Книжное дело | страница 3
Короче, в боярах царь крепко сомневался и особо их к себе не подпускал. Особенно со спины.
Но без дружбы нам, русским людям никак нельзя! Такие уж мы общественные существа, охота нам с кем-нибудь делиться радостями и горестями, изливать грешную душу на троих.
И друзья у Грозного были.
Если выстроить эту «дружину» в ряд, получалась очень смешная компания. Ее центр составляли бывшие великокняжеские псари. Так уж вышло, что эти крепкие парни, не шибко благородного помета, спасли в юности великого князя Ивана, вывели на светлый путь — прямо к подножию дворцовой лестницы, на Красное крылечко. С тех пор царь Иван полюбил простых и верных людей. Жаловал он и Федю Смирного. Федя отвечал царю взаимностью, то есть, пропускал мимо уха страшные рассказы о кровожадности и сумасшествии царя, зажмуривался на реальные пытки и казни, служил государю словом и делом.
Вот и сегодня Федор читал книгу не от скуки и сытости, а по долгу службы. Книгу эту дал ему почитать лично царь Иван, — хотел получить авторитетное мнение, что за книга, почему такова, да зачем.
Книжку царю подбросил путешественник по святым местам купец Корней Перебакин. В книге описывались воспитательные казни при дворе турецкого султана Магомета. Еще там было наворочено много восточной ерунды, и Феде поручалось выделить из текста смысловое ядро.
Погода клонилась к вечеру, над Москвой разливалось весеннее золото, которого, — что там говорить, — в других странах вовек не увидишь! Федор отвлекся от чтения, достал из шкафа кусок пирога с севрюгой. Стал жевать, глядя в небо.

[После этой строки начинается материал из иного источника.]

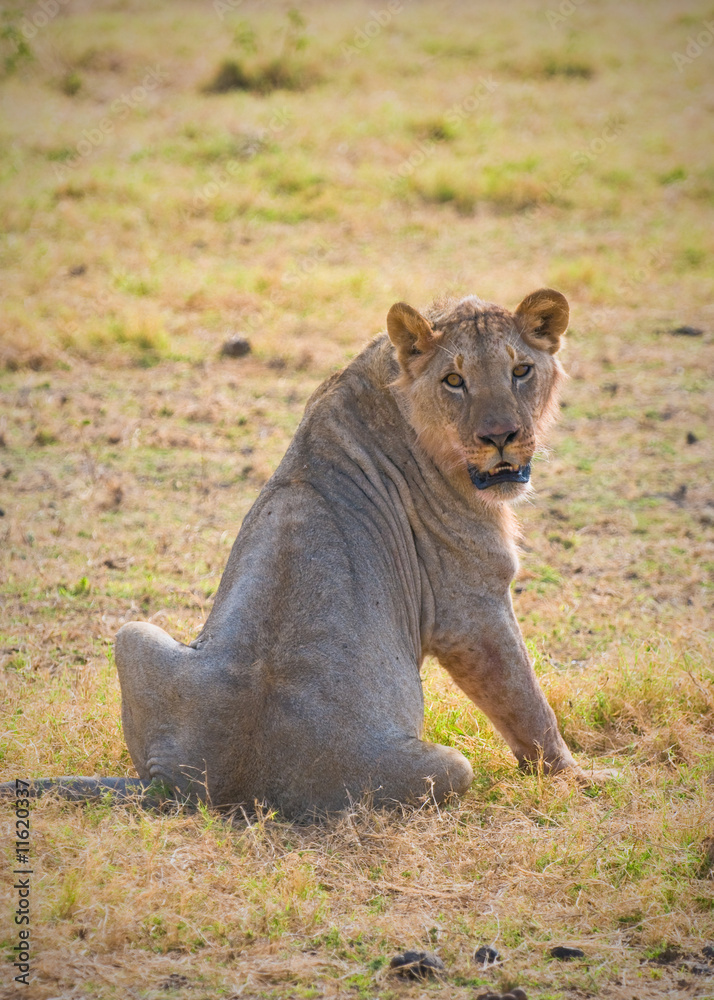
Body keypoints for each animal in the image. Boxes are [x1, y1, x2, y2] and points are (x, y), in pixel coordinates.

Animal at [3, 289, 607, 815]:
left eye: (521, 371)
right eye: (454, 380)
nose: (501, 436)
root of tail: (187, 786)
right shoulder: (472, 604)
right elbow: (527, 702)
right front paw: (579, 780)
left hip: (132, 633)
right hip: (450, 769)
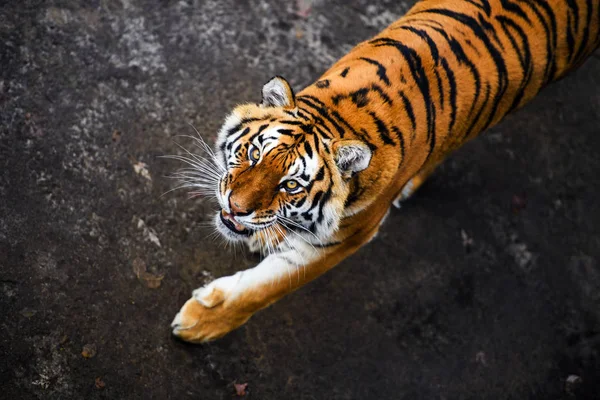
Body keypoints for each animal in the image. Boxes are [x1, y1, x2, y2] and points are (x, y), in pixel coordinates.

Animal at [170, 0, 600, 344]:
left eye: (291, 184)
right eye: (255, 154)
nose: (235, 207)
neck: (337, 116)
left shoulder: (342, 241)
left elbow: (263, 289)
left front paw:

Вообще-то, на дворе длился Великий пост, и севрюгу есть не стоило. Но пирог попал к Федору как бы случайно. Стряпуха Марфа подсунула его в холщевой обертке, рыбы видно не было, и грех скоромного питания можно было счесть нечаянным, если б Федор точно не знал, что питательные пироги испекли специально для обоза дьяка Висковатого. Иван Висковатый заведовал иноземными делами, и уже не первую неделю собирался в поверженную Ливонию — наводить порядок в международных отношениях. А в походе, как известно, пост снимается даже с московского чиновника. Если уж чиновник не снимается с поста…
Пироги в поход пекли на каждый день новые, а вчерашние потихоньку скармливали кремлевским обитателям. Не пропадать же добру!
Федя ковырнул из пирога кусок рыбы, бросил в угол на подстилку, где отдыхал его кот Истома, — существо благородное, но при этом ученое. Если бы существовала особая, кошачья Степенная книга, то в ней Истома значился бы на видном месте. Сам он считал, что на третьем, — сразу после покойной государыни Анастасии Кошкиной и ее брата Никиты Романовича Кошкина. Это было бы справедливо, ибо в кремлевских окрестностях не сыскать и поныне другого столь образованного и заслуженного кота. Воспитанием, галантностью, интеллектом Истома намного превосходил многих думских бояр, представителей княжеских родов, особ царской фамилии. По крайней мере, он не шаркал обувью, не ковырял в носу, не сморкался за столом, не произносил грубых слов. Вот и сейчас Истома чуял рыбу, но ухом не вел. Соблюдал деликатность. Знал, что получит свою долю своевременно и с доставкой.